**AIM:** Transcribe the rows below character for character, from the very first line through the line that contains "v(41.27, 46.05) *".

— START DATA ROWS —

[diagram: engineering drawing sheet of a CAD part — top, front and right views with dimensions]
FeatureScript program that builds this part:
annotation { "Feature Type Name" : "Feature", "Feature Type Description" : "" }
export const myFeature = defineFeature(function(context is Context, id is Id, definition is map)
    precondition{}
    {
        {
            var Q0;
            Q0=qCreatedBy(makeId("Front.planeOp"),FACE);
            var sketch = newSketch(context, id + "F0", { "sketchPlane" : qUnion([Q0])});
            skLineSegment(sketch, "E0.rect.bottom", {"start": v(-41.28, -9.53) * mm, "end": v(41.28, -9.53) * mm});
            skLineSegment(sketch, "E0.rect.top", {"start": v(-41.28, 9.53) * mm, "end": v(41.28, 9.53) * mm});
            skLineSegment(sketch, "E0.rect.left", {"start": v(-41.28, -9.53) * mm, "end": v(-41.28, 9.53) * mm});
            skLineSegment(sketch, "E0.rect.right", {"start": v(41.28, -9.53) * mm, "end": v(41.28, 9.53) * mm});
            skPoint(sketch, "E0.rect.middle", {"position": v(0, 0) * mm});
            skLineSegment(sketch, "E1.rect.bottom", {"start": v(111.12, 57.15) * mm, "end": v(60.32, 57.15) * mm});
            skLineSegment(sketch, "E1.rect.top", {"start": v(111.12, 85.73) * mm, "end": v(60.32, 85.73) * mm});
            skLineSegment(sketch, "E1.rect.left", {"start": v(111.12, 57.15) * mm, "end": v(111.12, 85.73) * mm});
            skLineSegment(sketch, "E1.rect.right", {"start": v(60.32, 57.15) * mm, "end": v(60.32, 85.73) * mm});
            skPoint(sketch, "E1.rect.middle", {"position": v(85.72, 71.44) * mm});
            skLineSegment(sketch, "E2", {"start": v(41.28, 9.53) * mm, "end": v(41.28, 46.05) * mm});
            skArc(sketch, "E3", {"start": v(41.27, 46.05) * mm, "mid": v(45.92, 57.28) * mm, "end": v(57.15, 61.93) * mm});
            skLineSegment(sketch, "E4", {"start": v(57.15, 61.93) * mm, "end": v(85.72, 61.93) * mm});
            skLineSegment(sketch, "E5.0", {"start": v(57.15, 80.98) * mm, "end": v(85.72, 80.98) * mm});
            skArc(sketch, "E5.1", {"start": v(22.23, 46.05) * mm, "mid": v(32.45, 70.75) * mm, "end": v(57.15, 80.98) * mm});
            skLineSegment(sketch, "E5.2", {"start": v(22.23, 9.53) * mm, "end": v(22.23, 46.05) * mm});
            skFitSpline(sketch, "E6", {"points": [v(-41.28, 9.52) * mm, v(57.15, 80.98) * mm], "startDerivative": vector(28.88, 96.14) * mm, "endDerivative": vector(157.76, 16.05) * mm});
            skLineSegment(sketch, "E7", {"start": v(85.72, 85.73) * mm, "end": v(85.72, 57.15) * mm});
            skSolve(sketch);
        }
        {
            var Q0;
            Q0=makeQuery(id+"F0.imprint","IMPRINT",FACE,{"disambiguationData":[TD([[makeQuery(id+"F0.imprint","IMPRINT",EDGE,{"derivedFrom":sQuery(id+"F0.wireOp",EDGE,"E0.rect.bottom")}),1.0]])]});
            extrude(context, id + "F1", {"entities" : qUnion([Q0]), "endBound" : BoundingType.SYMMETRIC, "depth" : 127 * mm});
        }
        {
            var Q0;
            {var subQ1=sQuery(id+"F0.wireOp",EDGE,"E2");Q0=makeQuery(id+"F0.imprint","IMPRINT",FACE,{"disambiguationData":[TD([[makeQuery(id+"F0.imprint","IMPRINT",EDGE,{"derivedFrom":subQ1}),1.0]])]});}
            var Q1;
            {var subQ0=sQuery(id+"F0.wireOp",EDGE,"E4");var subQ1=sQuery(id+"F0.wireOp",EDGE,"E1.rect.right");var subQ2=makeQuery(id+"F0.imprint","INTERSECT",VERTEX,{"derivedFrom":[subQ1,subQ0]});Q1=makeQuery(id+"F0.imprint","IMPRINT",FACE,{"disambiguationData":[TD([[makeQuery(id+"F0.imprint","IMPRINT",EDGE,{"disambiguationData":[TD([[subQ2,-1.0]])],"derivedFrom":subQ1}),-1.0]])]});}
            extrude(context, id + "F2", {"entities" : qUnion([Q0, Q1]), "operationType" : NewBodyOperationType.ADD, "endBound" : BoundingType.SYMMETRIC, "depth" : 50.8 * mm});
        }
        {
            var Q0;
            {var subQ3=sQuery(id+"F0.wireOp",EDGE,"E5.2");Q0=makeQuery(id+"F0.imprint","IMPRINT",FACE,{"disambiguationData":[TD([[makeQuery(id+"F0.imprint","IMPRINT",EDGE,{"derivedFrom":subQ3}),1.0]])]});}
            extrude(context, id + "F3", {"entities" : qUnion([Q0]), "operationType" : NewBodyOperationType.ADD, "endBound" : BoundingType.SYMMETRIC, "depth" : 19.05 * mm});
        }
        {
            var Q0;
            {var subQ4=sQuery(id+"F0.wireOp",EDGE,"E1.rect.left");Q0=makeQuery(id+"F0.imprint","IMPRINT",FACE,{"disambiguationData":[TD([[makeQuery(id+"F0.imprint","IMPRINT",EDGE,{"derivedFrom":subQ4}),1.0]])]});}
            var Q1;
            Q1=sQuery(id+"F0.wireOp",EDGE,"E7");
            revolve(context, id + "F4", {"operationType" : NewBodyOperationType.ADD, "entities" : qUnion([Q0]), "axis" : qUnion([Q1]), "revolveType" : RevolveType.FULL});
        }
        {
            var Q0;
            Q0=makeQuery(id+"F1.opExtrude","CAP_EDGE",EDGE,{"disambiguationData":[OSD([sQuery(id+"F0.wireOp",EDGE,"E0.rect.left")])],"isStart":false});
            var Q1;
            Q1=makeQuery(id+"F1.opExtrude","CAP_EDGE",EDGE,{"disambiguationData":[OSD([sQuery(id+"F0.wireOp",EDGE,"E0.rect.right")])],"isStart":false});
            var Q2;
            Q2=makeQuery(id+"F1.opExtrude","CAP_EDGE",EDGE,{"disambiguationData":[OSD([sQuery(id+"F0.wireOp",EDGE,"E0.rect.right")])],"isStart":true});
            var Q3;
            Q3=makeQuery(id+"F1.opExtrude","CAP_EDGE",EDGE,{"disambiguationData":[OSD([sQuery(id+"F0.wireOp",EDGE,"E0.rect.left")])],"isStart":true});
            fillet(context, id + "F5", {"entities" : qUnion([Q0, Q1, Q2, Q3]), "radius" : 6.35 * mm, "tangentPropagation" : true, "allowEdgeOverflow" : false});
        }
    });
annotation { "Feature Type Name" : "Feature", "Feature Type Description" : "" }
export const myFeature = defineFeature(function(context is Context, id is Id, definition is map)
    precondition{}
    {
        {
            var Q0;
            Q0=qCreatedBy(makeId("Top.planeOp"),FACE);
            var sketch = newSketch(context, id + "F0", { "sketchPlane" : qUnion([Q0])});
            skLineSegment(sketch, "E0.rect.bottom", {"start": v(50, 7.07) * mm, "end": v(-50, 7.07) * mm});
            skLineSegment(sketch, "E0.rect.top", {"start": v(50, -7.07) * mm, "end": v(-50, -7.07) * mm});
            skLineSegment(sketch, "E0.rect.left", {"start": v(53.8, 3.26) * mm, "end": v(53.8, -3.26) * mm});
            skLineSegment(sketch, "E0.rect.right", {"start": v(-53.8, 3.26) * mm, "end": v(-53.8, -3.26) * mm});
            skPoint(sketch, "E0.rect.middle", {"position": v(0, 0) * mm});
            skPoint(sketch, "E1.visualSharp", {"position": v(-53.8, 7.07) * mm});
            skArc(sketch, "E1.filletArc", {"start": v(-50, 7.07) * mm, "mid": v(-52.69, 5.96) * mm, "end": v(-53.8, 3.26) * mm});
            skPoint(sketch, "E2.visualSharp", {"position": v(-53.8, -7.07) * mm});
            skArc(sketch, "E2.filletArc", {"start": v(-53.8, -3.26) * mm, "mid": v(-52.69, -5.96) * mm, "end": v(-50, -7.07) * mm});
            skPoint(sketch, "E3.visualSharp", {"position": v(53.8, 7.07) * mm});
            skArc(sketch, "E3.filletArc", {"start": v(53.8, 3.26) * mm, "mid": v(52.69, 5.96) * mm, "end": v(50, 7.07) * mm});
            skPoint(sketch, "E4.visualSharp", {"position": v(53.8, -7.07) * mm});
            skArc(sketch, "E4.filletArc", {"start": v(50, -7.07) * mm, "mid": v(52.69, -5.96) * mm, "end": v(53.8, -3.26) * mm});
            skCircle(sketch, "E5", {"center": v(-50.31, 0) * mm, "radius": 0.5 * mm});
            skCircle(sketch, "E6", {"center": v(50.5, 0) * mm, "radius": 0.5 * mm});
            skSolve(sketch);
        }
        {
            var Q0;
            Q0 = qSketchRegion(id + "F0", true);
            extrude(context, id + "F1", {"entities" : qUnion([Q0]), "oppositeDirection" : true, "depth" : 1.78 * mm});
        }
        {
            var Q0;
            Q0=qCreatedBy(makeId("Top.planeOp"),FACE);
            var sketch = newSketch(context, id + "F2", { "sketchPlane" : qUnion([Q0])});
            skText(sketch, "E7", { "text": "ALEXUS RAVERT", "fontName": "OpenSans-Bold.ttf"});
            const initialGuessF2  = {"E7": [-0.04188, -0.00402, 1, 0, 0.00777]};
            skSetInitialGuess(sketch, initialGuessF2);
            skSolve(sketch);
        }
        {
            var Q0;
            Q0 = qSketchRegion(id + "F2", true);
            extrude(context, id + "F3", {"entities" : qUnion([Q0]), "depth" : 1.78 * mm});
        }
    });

— END DATA ROWS —

**ANSWER:**
[diagram: engineering drawing sheet of a CAD part — top, front and right views with dimensions]
FeatureScript program that builds this part:
annotation { "Feature Type Name" : "Feature", "Feature Type Description" : "" }
export const myFeature = defineFeature(function(context is Context, id is Id, definition is map)
    precondition{}
    {
        {
            var Q0;
            Q0=qCreatedBy(makeId("Front.planeOp"),FACE);
            var sketch = newSketch(context, id + "F0", { "sketchPlane" : qUnion([Q0])});
            skLineSegment(sketch, "E0.rect.bottom", {"start": v(-41.28, -9.53) * mm, "end": v(41.28, -9.53) * mm});
            skLineSegment(sketch, "E0.rect.top", {"start": v(-41.28, 9.53) * mm, "end": v(41.28, 9.53) * mm});
            skLineSegment(sketch, "E0.rect.left", {"start": v(-41.28, -9.53) * mm, "end": v(-41.28, 9.53) * mm});
            skLineSegment(sketch, "E0.rect.right", {"start": v(41.28, -9.53) * mm, "end": v(41.28, 9.53) * mm});
            skPoint(sketch, "E0.rect.middle", {"position": v(0, 0) * mm});
            skLineSegment(sketch, "E1.rect.bottom", {"start": v(111.12, 57.15) * mm, "end": v(60.32, 57.15) * mm});
            skLineSegment(sketch, "E1.rect.top", {"start": v(111.12, 85.73) * mm, "end": v(60.32, 85.73) * mm});
            skLineSegment(sketch, "E1.rect.left", {"start": v(111.12, 57.15) * mm, "end": v(111.12, 85.73) * mm});
            skLineSegment(sketch, "E1.rect.right", {"start": v(60.32, 57.15) * mm, "end": v(60.32, 85.73) * mm});
            skPoint(sketch, "E1.rect.middle", {"position": v(85.72, 71.44) * mm});
            skLineSegment(sketch, "E2", {"start": v(41.28, 9.53) * mm, "end": v(41.28, 46.05) * mm});
            skArc(sketch, "E3", {"start": v(41.27, 46.05) * mm, "mid": v(45.92, 57.28) * mm, "end": v(57.15, 61.93) * mm});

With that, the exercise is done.